**** Extracted records ****

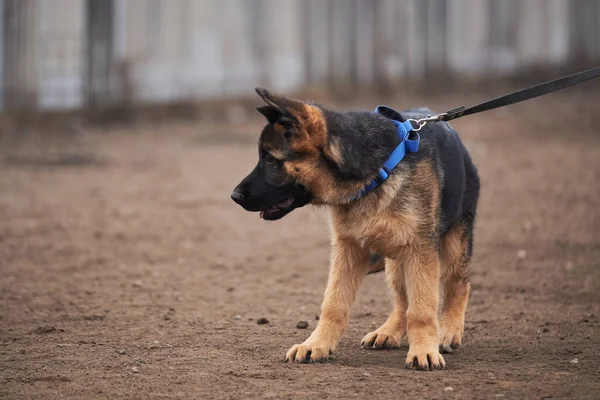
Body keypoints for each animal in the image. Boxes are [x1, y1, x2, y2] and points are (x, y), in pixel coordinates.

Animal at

****
**** Extracted records ****

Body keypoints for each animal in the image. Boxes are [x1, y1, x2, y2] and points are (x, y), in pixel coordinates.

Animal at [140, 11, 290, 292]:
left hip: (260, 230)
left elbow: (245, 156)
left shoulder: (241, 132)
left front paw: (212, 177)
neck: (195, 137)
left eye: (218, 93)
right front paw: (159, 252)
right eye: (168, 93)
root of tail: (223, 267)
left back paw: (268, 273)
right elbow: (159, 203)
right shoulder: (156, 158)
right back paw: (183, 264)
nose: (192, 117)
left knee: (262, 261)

****

#### [Required action]
Restate word for word the entries above, starting at the line with "left front paw: (212, 177)" and ending at the line with "left knee: (262, 261)", inclusive, and no others.

#### [Answer to the problem]
left front paw: (212, 177)
neck: (195, 137)
left eye: (218, 93)
right front paw: (159, 252)
right eye: (168, 93)
root of tail: (223, 267)
left back paw: (268, 273)
right elbow: (159, 203)
right shoulder: (156, 158)
right back paw: (183, 264)
nose: (192, 117)
left knee: (262, 261)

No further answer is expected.